(Saved data entries)
---------------

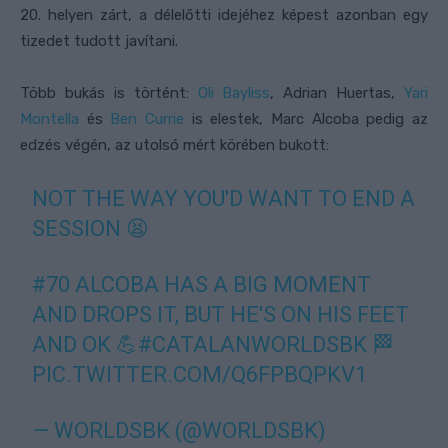
20. helyen zárt, a délelőtti idejéhez képest azonban egy
tizedet tudott javítani.
Több bukás is történt:
Oli Bayliss
, Adrian Huertas,
Yari
Montella
és
Ben Currie
is elestek, Marc Alcoba pedig az
edzés végén, az utolsó mért körében bukott:
NOT THE WAY YOU'D WANT TO END A
SESSION 😫
#70 ALCOBA HAS A BIG MOMENT
AND DROPS IT, BUT HE'S ON HIS FEET
AND OK 💪
#CATALANWORLDSBK
🏁
PIC.TWITTER.COM/Q6FPBQPKV1
— WORLDSBK (@WORLDSBK)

---------------

● Task to complete
From the line containing "NOT THE WAY YOU'D WANT TO END A" to the last line of the records above, please write out every line exactly and add nothing.

● Answer for this exercise
NOT THE WAY YOU'D WANT TO END A
SESSION 😫
#70 ALCOBA HAS A BIG MOMENT
AND DROPS IT, BUT HE'S ON HIS FEET
AND OK 💪
#CATALANWORLDSBK
🏁
PIC.TWITTER.COM/Q6FPBQPKV1
— WORLDSBK (@WORLDSBK)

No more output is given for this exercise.